I was partially correct. The primary maternal outcome was reduced by early delivery, 289 (65%) v 338 (75%), relative risk 0·86, 95% CI 0·79–0·94; p=0·0005, and the primary fetal one increased, 196 (42%) v 159 (34%), RR 1·26, 1·08–1·47; p=0·0034). We can be confident that both effects are real. The trial was registered, the outcomes pre-defined, the sample size large, everyone was followed-up and the differences are unlikely to have occurred by chance.

However I was wrong to predict that the reduction in adverse maternal outcomes would disappear when raised BP was excluded.
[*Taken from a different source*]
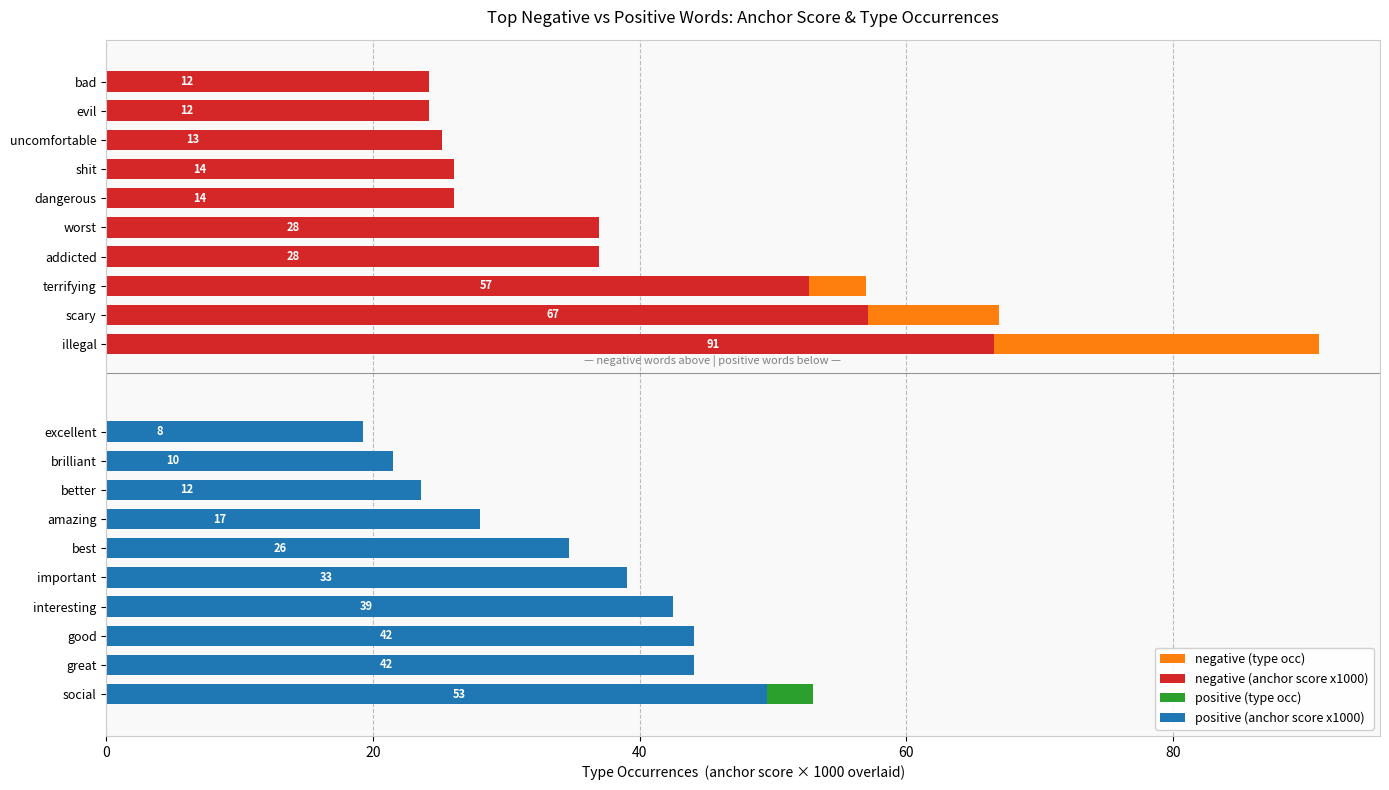

What is the average value of the positive (type occ) series?

28.2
The top row of table 3 “maternal morbidity composite outcome” i.e. the composite without the raised BP component, was 68 (15%) v 90 (20%), RR 0.76; 0.59-0.98. The intervention really does reduce maternal morbidity. The authors argue that this strengthens the argument in favour of early delivery. But let’s look at what the morbidity consisted of.  Supplemental appendix table 3.  Not easy to access, so I’ve tidied it up below.
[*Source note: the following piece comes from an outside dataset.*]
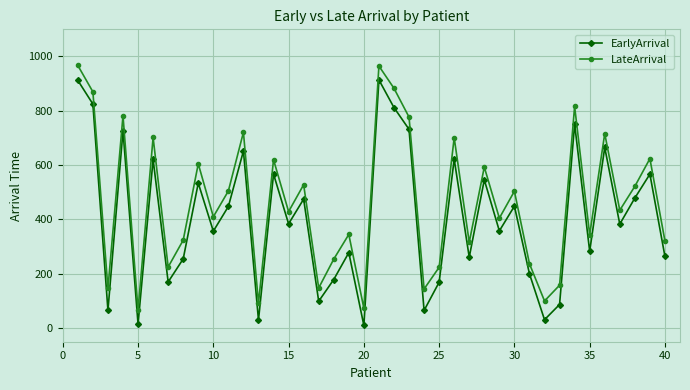

List the series in order of their overall mean, lowest first.

EarlyArrival, LateArrival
Planned delivery (n=448) Expectant management (n=451)
Maternal death * 0 (0%) 1 (0%)
Eclampsia 3 (1%) 4 (1%)
Inotropic support 0 (0%) 1 (0%)
Infusion of 3rd parenteral antihypertensive drug 2 (0%) 0 (0%)
Myocardial ischaemia or infarction 1 (0%) 0 (0%)
SpO2 <90% 2 (0%) 3 (1%)
≥50% FiO2 for >1 hr 1 (0%) 0 (0·0)
Intubation (other than for caesarean section) 2 (0%) 0 (0%)
Pulmonary oedema 1 (0%) 2 (0%)
Transfusion of any blood product 20 (5%) 23 (5%)
Platelet count <50×10⁹ per L, with no transfusion 2 (0%) 4 (1%)
Hepatic dysfunction 44 (10%) 63 (14%)
Acute renal insufficiency (creatinine >150 µmol/L) 3 (1%) 4 (1%)
Total women with morbidity** 68 (15%) 90 (20%)

*The maternal death occurred unexpectedly, 5 days after delivery in a woman with medical co-morbidities, and was judged to be unrelated to the trial. **The numbers don’t add up because some women had multiple morbidities. No participants had a Glasgow coma score <13, stroke or reversible ischaemic neurological deficit, transient ischaemic attack, cortical blindness or retinal detachment, posterior reversible encephalopathy, hepatic haematoma or rupture, or acute renal failure (creatinine >200 µmol/L).

Pretty much all the difference was in worsening tests revealing liver or renal damage or low platelets. These are the tests which, alongside BP measurement and the fetal heart rate pattern, we use to monitor pre-eclampsia, and to judge the timing of delivery with expectant mangement. In well organised hospitals we should be able to prevent really serious adverse events such as stroke, heart attack, permanent organ damage or death. There were few such events and no obvious excess in the expectant management group.

Fetal outcomes are in table 4. No babies died and the only differences were in admission rates to various levels of neonatal unit admission. Here’s the relevant section.

There are more details in the supplementary appendix table 5. Serious adverse baby events were very rare and did not differ between groups.

Here’s my final take. The “harms” to the mother from waiting a bit were limited to abnormal blood or blood pressure tests to which the doctors responded correctly, and from which no long-term harm ensued. The “harms” to the baby from planned delivery were a bit of additional monitoring and oxygen therapy from which all the babies also emerged healthy. The authors conclude that “this trade-off should be discussed with women”. I agree, but I still favour delay.

I made a third prediction on Aspredicted.org:

3. The primary long term baby outcome (PARCA-R at 2 years) will not show any statistically significant difference (at the 5% level) between the groups. However I predict that the point estimates for those measures which had been predefined in the analysis plan e.g. mean or median scores, or rates of scores below various cut offs, will all favour expectant management.

Babies are resilient. They recover pretty well from all the stress that nature and doctors throw at them.  But they prefer to not deliver preterm without a good reason. I’ll have to wait a little longer to find out if I’m right, and the PHOENIX trial is unlikely to be big enough to prove it, but I still think there will be subtle long-term harms from planned early delivery.